Hallo!
Ich arbeite als stellv. PDL in einem wachsenden privaten PD.
Als ich vor fast 5 Jahren da anfing, hieß es: "wir zahlen nicht nach Tarif." Nun weiß ich, "nicht nach Tarif" muss gar nicht schlechter sein. Wir bekommen zwar keine 80% Urlaubsgeld und nur wenig Weihnachtsgeld, aber dafür im Schnitt pro Monat etwas mehr als andere. Einer Freundin im benachbarten kirchl. Krankenhaus werden (oder wurden so gar schon) so gut wie alle Zuschläge gestrichen, was einer Gehaltskürzung von über 10% gleich kam. Wenn ich meine 3/4-Stelle (ohne stellv.-Zuschlag) auf ihre ganze Intensivstation-Stelle hochrechne, verdiene ich mehr als sie. Und Neuzugänge müssen dort die ersten 12 oder 24 Monate 100% arbeiten, bekommen aber nur 80% bezahlt...

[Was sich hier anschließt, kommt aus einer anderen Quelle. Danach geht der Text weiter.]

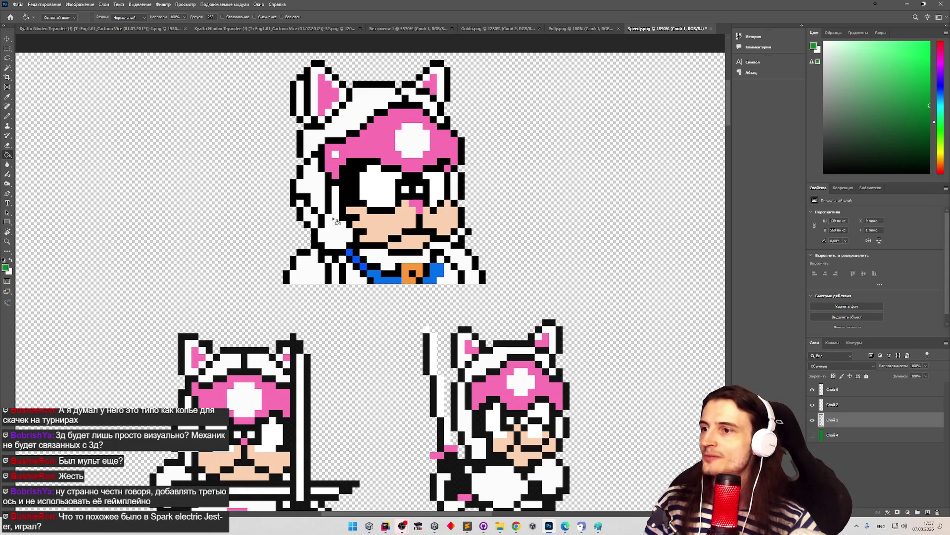
Step: Select and clear a few pixels below Speedy's mouth, activate Слой 2, and deselect
{"action": "left_click", "coordinate": [7, 48]}
{"action": "left_click_drag", "start_coordinate": [429, 243], "coordinate": [451, 249]}
{"action": "left_click", "coordinate": [448, 251]}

Wir machen natürlich auch Überstunden, aber die werden nach Lage der Dinge ausbezahlt oder für "magere" Zeiten gesammelt. Ich bin aber meistens froh, wenn´s am Monatsanfang zusätzlich Geld gibt.
Meine Kolleginnen sind mit den Arbeitszeiten und ihren Diensten fast immer zufrieden, wenn jemand krank wird muss eben jemand einspringen, aber das kann jedem passieren. Wir haben z.Z. 7 Frühdienste die zwischen 6.00 und 7.00 beginnen und zwischen 11.00 und 13.30 enden. Den kurzen 4,5 Std.-Dienst fahren überwiegend eine 400€-Kraft, meine PDL und ich vor der Bürozeit. Die 3 Spätdienste kommen auch auf ihre 5-8 Stunden. Geteilten Dienst gibt es bei uns in der Regel gar nicht mehr, und der Dienstplan wird um die Wünsche der Angestellten drum rum geschreiben, die Dienste (Tage) und Stunden gerecht und nach Stelle verteilt.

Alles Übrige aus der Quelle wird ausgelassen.